Most large retailers now possess an immense amount of data regarding their customers, certainly all they need to create personalized offers and other marketing messages. And several research studies have shown that most consumers want to receive communications from companies that are personalized and contextually relevant.
But there is also a very thin line between personalized marketing communications that are highly effective, and those that consumers find intrusive. For example, when CEB recently asked a panel of nearly 400 consumers how “online ads that use details about what I have done” make them feel, almost three quarters (73%) of the responses were negative, and almost half (49%) used synonyms for “creepy.”
So retailers are facing what could be called a personalization-privacy conundrum. They want to use personalized communications to improve the customer experience, but they must avoid crossing that nearly invisible line that separates effective personalization from what is perceived to be an invasion of privacy.

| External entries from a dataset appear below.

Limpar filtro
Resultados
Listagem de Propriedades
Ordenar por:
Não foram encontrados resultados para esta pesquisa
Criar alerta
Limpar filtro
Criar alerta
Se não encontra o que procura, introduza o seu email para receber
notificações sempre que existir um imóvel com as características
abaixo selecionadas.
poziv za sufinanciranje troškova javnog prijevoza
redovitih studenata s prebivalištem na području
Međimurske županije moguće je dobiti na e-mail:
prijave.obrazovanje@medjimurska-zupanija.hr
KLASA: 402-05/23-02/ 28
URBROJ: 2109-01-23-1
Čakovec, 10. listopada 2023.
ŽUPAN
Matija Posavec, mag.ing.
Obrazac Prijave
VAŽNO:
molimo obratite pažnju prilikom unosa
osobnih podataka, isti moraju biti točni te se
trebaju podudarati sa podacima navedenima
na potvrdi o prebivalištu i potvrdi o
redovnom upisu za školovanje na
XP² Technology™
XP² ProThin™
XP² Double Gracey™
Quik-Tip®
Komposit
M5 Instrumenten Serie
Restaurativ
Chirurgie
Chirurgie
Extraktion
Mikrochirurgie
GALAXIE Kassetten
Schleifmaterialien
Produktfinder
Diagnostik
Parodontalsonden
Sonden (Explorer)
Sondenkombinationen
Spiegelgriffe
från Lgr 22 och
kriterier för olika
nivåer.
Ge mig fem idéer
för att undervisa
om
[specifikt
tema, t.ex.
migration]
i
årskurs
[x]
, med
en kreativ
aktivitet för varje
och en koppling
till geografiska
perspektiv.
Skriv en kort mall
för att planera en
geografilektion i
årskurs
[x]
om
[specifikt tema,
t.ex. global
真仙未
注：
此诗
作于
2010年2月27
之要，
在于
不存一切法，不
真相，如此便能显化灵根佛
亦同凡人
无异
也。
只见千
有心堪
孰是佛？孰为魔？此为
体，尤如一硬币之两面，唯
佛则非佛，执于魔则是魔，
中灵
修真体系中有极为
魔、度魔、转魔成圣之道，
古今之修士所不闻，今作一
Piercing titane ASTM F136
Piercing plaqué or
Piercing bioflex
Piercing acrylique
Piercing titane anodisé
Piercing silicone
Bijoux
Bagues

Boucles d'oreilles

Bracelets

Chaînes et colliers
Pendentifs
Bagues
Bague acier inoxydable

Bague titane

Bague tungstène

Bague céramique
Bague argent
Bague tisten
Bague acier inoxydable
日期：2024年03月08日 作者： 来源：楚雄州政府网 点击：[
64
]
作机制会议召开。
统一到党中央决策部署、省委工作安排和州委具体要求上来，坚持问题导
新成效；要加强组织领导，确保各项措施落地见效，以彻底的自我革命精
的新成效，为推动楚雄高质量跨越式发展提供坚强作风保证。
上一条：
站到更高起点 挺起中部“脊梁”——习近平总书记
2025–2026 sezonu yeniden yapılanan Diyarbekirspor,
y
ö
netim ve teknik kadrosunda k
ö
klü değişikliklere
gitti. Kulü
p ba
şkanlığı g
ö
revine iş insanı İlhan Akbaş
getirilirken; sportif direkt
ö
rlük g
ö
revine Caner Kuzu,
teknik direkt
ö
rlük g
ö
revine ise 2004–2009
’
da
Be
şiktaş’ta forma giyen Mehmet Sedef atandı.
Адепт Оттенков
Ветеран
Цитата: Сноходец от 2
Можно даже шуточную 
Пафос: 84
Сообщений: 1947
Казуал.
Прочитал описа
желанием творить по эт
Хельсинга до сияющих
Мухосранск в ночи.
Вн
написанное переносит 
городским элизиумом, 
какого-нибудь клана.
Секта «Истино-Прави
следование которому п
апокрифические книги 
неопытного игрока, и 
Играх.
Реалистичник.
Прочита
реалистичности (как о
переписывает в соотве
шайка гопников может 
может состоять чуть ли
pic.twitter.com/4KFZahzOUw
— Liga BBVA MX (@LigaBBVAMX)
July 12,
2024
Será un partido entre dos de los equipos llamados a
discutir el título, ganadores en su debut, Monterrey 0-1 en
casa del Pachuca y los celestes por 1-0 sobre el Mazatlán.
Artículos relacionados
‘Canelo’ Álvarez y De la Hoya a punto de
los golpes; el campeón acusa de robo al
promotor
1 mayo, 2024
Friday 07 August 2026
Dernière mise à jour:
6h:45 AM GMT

A recent report by Capgemini Consulting examines the personalization-privacy conundrum and seeks to identify how retailers can strike the right balance between personalization and privacy. Privacy Please: Why Retailers Need to Rethink Personalization is based on an analysis of more than 220,000 social media conversations relating to 65 for the largest global retailers. The objective of this analysis was to assess customer sentiment on the themes of personalization and privacy for retailers.
Capgemini’s research found that 80% of all consumer sentiment on personalization is positive, but that 93% of all consumer sentiment is negative when it comes to retailers’ privacy initiatives. More specifically, Capgemini found that only 14% of the retailers analyzed enjoyed positive consumer sentiment on both personalization and privacy. Nearly 29% of the retailers scored badly on both personalization and privacy, and 57% of the retailers enjoyed positive sentiment on personalization, but received bad grades on privacy.
Capgemini’s analysis found no significant customer sentiment differences between online and traditional retailers, or between large retailers and smaller companies.
The report argues that the retailers who are successfully addressing the personalization-privacy conundrum excel in three areas:
- The use personalization initiatives that offer tangible value, while giving customers control over their data.
- The treat technology as a means to drive customer satisfaction, rather than just as an enabler.
- The have solid data management practices in place, and they proactively communicate those practices to their customers.
The Capgemini report provides several important insights regarding how retailers can address the inevitable tension that exists between personalization and privacy. If you’re a retail marketer, reading this report would be well worth your time.